Challenge
Return each of the following records with every line unchanged.

Dataset items:
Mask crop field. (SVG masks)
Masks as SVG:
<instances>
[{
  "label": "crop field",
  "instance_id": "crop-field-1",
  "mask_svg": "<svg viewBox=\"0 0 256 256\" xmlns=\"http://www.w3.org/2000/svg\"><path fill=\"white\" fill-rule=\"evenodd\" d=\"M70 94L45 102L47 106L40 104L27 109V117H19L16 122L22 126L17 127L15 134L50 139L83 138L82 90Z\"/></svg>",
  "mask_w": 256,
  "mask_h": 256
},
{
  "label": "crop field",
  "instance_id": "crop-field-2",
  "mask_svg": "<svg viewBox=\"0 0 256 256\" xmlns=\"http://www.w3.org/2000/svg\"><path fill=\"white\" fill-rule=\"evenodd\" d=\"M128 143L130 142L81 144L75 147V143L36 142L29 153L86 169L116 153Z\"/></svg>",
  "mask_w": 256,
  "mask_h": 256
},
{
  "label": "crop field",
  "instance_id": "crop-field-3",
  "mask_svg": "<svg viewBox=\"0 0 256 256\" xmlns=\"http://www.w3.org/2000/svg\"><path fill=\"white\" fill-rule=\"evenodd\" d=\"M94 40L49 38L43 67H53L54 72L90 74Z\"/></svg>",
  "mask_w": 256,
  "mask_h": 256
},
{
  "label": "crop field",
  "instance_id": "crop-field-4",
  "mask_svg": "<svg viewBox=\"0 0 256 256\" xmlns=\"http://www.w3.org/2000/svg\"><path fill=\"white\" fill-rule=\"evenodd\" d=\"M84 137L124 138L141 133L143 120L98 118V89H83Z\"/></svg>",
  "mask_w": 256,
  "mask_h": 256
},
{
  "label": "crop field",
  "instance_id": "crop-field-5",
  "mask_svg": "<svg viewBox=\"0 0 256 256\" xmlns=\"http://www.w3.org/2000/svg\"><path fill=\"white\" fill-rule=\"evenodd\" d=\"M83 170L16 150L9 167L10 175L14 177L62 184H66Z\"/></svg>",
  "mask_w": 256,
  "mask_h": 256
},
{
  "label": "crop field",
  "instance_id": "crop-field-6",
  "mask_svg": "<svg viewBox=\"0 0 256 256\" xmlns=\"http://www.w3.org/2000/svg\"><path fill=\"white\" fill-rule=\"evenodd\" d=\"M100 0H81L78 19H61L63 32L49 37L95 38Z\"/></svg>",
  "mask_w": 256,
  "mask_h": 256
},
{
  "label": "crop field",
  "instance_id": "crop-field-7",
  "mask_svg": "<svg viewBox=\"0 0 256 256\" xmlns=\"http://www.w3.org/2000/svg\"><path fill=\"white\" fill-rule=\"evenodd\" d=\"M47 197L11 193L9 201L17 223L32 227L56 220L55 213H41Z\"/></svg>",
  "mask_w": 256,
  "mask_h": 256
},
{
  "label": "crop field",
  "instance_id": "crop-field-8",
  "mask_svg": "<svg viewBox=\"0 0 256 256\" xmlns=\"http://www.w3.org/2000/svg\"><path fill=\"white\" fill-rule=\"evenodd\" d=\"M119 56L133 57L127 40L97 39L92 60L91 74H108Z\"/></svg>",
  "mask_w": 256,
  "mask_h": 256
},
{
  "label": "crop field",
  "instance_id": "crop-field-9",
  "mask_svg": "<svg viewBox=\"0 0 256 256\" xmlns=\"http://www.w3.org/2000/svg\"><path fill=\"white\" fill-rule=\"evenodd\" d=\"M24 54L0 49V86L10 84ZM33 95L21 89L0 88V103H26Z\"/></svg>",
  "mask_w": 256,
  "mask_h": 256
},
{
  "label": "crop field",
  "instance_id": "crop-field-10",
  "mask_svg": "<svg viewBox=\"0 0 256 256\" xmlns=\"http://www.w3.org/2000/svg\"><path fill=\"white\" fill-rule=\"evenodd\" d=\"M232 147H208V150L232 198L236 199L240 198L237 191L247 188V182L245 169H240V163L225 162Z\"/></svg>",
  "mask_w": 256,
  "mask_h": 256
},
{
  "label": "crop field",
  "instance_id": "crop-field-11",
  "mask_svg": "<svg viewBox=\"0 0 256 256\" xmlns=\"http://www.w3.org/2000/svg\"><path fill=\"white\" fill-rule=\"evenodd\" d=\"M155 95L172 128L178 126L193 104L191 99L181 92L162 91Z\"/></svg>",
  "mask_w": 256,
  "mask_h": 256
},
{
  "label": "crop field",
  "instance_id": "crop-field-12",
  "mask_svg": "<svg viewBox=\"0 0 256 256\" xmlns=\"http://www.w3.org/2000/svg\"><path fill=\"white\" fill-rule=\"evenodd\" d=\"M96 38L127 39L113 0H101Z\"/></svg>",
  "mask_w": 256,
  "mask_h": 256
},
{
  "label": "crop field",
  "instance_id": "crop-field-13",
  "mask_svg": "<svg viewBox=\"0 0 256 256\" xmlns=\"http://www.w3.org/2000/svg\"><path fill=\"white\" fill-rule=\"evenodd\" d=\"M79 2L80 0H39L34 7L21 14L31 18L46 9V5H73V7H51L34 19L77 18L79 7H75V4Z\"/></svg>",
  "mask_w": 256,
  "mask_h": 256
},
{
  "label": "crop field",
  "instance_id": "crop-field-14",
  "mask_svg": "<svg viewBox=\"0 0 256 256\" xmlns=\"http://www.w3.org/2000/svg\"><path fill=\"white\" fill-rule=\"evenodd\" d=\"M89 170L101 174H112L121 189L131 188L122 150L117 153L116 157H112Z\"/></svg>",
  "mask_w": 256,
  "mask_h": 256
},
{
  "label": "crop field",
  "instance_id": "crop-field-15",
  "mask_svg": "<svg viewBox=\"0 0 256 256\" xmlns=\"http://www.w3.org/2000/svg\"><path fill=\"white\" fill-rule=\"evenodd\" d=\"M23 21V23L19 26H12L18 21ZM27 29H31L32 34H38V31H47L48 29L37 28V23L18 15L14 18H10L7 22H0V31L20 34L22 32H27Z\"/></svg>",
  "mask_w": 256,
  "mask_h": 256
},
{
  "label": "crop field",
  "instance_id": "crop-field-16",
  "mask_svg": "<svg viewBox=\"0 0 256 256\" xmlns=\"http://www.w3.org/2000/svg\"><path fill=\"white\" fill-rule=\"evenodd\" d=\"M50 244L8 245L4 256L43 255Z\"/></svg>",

Result of this task
Mask crop field. (SVG masks)
Masks as SVG:
<instances>
[{
  "label": "crop field",
  "instance_id": "crop-field-1",
  "mask_svg": "<svg viewBox=\"0 0 256 256\" xmlns=\"http://www.w3.org/2000/svg\"><path fill=\"white\" fill-rule=\"evenodd\" d=\"M70 94L45 102L47 106L40 104L27 109V117H19L16 122L22 126L17 127L15 134L50 139L83 138L82 90Z\"/></svg>",
  "mask_w": 256,
  "mask_h": 256
},
{
  "label": "crop field",
  "instance_id": "crop-field-2",
  "mask_svg": "<svg viewBox=\"0 0 256 256\" xmlns=\"http://www.w3.org/2000/svg\"><path fill=\"white\" fill-rule=\"evenodd\" d=\"M128 143L130 142L81 144L75 147V143L36 142L29 153L86 169L116 153Z\"/></svg>",
  "mask_w": 256,
  "mask_h": 256
},
{
  "label": "crop field",
  "instance_id": "crop-field-3",
  "mask_svg": "<svg viewBox=\"0 0 256 256\" xmlns=\"http://www.w3.org/2000/svg\"><path fill=\"white\" fill-rule=\"evenodd\" d=\"M94 40L49 38L43 67H53L54 72L90 74Z\"/></svg>",
  "mask_w": 256,
  "mask_h": 256
},
{
  "label": "crop field",
  "instance_id": "crop-field-4",
  "mask_svg": "<svg viewBox=\"0 0 256 256\" xmlns=\"http://www.w3.org/2000/svg\"><path fill=\"white\" fill-rule=\"evenodd\" d=\"M84 137L124 138L141 133L143 120L98 118V89H83Z\"/></svg>",
  "mask_w": 256,
  "mask_h": 256
},
{
  "label": "crop field",
  "instance_id": "crop-field-5",
  "mask_svg": "<svg viewBox=\"0 0 256 256\" xmlns=\"http://www.w3.org/2000/svg\"><path fill=\"white\" fill-rule=\"evenodd\" d=\"M83 170L16 150L9 167L10 175L14 177L62 184H66Z\"/></svg>",
  "mask_w": 256,
  "mask_h": 256
},
{
  "label": "crop field",
  "instance_id": "crop-field-6",
  "mask_svg": "<svg viewBox=\"0 0 256 256\" xmlns=\"http://www.w3.org/2000/svg\"><path fill=\"white\" fill-rule=\"evenodd\" d=\"M100 0H81L78 19H61L63 32L49 37L95 38Z\"/></svg>",
  "mask_w": 256,
  "mask_h": 256
},
{
  "label": "crop field",
  "instance_id": "crop-field-7",
  "mask_svg": "<svg viewBox=\"0 0 256 256\" xmlns=\"http://www.w3.org/2000/svg\"><path fill=\"white\" fill-rule=\"evenodd\" d=\"M47 197L11 193L9 201L17 223L32 227L56 220L55 213H41Z\"/></svg>",
  "mask_w": 256,
  "mask_h": 256
},
{
  "label": "crop field",
  "instance_id": "crop-field-8",
  "mask_svg": "<svg viewBox=\"0 0 256 256\" xmlns=\"http://www.w3.org/2000/svg\"><path fill=\"white\" fill-rule=\"evenodd\" d=\"M119 56L133 57L127 40L97 39L92 60L91 74H108Z\"/></svg>",
  "mask_w": 256,
  "mask_h": 256
},
{
  "label": "crop field",
  "instance_id": "crop-field-9",
  "mask_svg": "<svg viewBox=\"0 0 256 256\" xmlns=\"http://www.w3.org/2000/svg\"><path fill=\"white\" fill-rule=\"evenodd\" d=\"M24 54L0 49V86L10 84ZM33 95L21 89L0 88V103H26Z\"/></svg>",
  "mask_w": 256,
  "mask_h": 256
},
{
  "label": "crop field",
  "instance_id": "crop-field-10",
  "mask_svg": "<svg viewBox=\"0 0 256 256\" xmlns=\"http://www.w3.org/2000/svg\"><path fill=\"white\" fill-rule=\"evenodd\" d=\"M232 147H208V150L232 198L236 199L240 198L237 191L247 188V182L245 169H240V163L225 162Z\"/></svg>",
  "mask_w": 256,
  "mask_h": 256
},
{
  "label": "crop field",
  "instance_id": "crop-field-11",
  "mask_svg": "<svg viewBox=\"0 0 256 256\" xmlns=\"http://www.w3.org/2000/svg\"><path fill=\"white\" fill-rule=\"evenodd\" d=\"M155 95L172 128L178 126L193 104L191 99L181 92L162 91Z\"/></svg>",
  "mask_w": 256,
  "mask_h": 256
},
{
  "label": "crop field",
  "instance_id": "crop-field-12",
  "mask_svg": "<svg viewBox=\"0 0 256 256\" xmlns=\"http://www.w3.org/2000/svg\"><path fill=\"white\" fill-rule=\"evenodd\" d=\"M96 38L127 39L113 0H101Z\"/></svg>",
  "mask_w": 256,
  "mask_h": 256
},
{
  "label": "crop field",
  "instance_id": "crop-field-13",
  "mask_svg": "<svg viewBox=\"0 0 256 256\" xmlns=\"http://www.w3.org/2000/svg\"><path fill=\"white\" fill-rule=\"evenodd\" d=\"M79 2L80 0H39L34 7L21 14L31 18L46 9V5H73V7H51L34 19L77 18L79 7H75V4Z\"/></svg>",
  "mask_w": 256,
  "mask_h": 256
},
{
  "label": "crop field",
  "instance_id": "crop-field-14",
  "mask_svg": "<svg viewBox=\"0 0 256 256\" xmlns=\"http://www.w3.org/2000/svg\"><path fill=\"white\" fill-rule=\"evenodd\" d=\"M89 170L101 174H112L121 189L131 188L122 150L117 153L116 157H112Z\"/></svg>",
  "mask_w": 256,
  "mask_h": 256
},
{
  "label": "crop field",
  "instance_id": "crop-field-15",
  "mask_svg": "<svg viewBox=\"0 0 256 256\" xmlns=\"http://www.w3.org/2000/svg\"><path fill=\"white\" fill-rule=\"evenodd\" d=\"M23 21V23L19 26H12L18 21ZM27 29H31L32 34H38V31H47L48 29L37 28V23L18 15L14 18H10L7 22H0V31L20 34L22 32H27Z\"/></svg>",
  "mask_w": 256,
  "mask_h": 256
},
{
  "label": "crop field",
  "instance_id": "crop-field-16",
  "mask_svg": "<svg viewBox=\"0 0 256 256\" xmlns=\"http://www.w3.org/2000/svg\"><path fill=\"white\" fill-rule=\"evenodd\" d=\"M50 244L8 245L4 256L43 255Z\"/></svg>",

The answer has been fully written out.